• Work to be completed: Go through the lines below and copy any that hold the string "stream".

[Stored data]

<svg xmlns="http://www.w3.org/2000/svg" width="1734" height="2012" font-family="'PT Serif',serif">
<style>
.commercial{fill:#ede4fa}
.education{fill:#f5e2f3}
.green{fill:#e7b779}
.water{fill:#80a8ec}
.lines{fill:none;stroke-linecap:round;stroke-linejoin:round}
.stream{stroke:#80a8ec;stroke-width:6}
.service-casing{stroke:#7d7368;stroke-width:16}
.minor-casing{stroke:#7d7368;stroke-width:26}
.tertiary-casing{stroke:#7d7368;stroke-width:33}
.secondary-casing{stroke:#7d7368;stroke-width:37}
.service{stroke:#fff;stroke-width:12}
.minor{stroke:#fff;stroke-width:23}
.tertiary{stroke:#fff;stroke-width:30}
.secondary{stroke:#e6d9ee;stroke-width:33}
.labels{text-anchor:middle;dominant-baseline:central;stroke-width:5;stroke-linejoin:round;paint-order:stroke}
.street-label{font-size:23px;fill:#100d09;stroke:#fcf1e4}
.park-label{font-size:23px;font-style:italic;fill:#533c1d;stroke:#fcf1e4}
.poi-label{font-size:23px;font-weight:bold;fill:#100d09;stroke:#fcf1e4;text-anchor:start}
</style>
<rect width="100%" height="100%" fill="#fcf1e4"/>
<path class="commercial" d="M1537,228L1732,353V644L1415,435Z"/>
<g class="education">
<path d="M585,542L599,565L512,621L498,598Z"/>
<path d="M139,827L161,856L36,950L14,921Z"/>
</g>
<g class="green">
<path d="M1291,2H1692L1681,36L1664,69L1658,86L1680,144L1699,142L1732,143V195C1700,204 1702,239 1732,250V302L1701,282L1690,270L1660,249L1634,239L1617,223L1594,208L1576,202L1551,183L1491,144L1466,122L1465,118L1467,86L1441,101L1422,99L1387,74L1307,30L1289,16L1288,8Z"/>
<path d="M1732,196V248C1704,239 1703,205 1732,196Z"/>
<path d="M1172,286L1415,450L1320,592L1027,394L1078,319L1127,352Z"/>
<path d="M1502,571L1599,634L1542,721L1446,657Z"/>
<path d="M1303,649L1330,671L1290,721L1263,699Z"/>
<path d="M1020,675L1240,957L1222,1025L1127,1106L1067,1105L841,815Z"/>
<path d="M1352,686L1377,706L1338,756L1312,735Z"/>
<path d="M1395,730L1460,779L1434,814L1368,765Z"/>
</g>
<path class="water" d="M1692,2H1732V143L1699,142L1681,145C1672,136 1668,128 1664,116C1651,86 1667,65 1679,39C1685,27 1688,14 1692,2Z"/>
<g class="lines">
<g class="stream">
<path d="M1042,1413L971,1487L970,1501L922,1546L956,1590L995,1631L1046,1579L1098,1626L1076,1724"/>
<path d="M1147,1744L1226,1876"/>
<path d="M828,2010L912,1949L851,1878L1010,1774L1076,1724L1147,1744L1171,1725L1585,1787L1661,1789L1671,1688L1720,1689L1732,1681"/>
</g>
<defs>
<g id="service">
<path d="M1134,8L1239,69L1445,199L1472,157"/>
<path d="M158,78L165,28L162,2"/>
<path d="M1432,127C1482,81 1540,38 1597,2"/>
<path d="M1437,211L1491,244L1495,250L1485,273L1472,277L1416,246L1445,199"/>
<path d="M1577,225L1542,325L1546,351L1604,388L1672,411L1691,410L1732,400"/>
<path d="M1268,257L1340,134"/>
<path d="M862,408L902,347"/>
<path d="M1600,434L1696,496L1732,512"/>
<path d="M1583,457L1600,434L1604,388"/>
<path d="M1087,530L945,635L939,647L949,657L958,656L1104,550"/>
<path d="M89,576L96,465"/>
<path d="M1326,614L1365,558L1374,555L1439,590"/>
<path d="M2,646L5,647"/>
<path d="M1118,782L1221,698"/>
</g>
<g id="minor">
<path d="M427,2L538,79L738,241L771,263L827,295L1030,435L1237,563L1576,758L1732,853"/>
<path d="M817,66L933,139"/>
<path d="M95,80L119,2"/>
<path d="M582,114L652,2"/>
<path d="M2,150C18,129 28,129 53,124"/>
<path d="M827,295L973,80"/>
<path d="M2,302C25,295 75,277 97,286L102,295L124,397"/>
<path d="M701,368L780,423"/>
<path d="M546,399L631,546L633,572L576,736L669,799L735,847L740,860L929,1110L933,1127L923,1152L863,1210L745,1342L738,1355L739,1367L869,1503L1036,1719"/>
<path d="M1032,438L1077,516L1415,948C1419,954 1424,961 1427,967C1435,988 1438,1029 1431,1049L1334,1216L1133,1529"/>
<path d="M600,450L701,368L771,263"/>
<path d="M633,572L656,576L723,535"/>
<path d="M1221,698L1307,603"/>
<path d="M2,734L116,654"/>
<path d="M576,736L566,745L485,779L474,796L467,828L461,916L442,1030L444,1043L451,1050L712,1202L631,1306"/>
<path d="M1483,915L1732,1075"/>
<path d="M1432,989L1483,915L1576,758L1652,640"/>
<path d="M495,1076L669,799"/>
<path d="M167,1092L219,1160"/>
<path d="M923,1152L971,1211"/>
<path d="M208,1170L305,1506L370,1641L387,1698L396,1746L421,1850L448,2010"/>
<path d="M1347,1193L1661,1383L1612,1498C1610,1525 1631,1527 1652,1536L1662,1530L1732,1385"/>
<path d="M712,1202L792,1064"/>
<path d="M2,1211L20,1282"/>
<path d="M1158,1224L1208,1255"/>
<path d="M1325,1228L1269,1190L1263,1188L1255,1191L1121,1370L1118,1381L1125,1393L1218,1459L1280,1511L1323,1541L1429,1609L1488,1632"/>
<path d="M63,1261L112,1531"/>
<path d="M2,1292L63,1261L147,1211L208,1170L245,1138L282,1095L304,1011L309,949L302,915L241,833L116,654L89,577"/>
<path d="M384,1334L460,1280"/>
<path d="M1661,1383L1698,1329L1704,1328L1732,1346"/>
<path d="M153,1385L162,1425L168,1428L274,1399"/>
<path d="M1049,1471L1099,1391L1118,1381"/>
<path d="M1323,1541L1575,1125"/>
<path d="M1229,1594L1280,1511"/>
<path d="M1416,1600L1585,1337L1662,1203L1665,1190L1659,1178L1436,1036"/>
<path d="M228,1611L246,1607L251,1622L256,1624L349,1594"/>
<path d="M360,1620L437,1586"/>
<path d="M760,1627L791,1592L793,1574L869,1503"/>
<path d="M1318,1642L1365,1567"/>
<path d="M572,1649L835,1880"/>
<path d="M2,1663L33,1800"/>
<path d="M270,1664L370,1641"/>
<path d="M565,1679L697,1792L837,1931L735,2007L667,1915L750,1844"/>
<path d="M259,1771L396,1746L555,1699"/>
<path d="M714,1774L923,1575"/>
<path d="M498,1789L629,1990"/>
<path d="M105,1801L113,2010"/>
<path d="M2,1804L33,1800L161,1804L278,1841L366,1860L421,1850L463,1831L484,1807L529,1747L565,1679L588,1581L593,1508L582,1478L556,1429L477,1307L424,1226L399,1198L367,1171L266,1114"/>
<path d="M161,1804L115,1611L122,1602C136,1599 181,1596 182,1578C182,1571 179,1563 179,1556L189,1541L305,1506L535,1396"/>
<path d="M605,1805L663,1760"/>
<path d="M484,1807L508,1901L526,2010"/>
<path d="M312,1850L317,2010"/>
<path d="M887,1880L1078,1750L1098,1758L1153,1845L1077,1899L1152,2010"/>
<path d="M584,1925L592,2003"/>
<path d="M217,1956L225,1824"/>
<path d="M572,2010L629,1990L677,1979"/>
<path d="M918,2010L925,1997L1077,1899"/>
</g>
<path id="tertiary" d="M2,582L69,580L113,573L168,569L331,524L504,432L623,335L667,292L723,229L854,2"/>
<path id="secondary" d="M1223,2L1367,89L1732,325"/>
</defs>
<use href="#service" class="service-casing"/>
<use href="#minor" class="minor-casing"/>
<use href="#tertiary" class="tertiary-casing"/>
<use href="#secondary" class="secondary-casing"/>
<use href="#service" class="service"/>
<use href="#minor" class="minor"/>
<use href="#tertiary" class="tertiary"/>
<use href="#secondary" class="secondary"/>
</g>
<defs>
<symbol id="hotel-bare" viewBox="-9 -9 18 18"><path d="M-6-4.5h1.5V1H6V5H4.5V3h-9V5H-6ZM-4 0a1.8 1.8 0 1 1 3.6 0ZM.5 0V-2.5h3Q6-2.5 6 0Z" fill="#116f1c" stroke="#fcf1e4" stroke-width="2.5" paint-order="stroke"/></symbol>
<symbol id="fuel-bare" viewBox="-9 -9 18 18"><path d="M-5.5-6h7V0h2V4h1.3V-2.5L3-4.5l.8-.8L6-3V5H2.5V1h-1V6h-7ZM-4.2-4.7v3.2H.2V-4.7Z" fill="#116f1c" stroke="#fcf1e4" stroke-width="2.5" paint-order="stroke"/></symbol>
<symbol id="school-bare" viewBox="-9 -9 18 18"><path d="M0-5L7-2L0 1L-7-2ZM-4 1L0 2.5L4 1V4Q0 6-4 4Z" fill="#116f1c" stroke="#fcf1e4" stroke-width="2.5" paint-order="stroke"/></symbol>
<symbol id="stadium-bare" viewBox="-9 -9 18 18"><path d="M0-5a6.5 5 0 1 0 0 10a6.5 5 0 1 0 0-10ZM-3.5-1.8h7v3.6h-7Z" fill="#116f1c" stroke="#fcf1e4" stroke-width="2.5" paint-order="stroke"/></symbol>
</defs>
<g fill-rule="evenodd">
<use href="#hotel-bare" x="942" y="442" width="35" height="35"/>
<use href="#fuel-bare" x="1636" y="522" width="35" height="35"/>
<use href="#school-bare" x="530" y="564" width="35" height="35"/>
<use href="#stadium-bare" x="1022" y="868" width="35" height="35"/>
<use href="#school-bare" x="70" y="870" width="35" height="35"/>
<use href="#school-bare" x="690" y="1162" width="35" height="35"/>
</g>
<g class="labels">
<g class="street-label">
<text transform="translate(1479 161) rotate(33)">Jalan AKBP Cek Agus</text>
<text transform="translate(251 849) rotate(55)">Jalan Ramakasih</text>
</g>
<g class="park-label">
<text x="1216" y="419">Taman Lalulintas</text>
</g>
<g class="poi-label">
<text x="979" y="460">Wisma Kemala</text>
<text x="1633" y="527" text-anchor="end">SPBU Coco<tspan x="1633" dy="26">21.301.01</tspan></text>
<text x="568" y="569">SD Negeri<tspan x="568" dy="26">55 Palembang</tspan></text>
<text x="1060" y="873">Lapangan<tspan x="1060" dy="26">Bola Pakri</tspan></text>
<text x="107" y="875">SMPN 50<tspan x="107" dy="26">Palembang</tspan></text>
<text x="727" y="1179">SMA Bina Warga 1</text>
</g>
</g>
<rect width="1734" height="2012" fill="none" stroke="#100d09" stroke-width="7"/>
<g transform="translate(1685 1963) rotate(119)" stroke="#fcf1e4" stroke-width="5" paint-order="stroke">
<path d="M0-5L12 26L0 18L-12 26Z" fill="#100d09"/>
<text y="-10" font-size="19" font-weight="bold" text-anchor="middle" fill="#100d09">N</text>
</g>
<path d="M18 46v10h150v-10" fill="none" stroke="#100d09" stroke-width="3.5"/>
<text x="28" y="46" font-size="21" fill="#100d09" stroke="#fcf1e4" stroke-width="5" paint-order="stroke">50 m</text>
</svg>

• Written answer:
.stream{stroke:#80a8ec;stroke-width:6}
<g class="stream">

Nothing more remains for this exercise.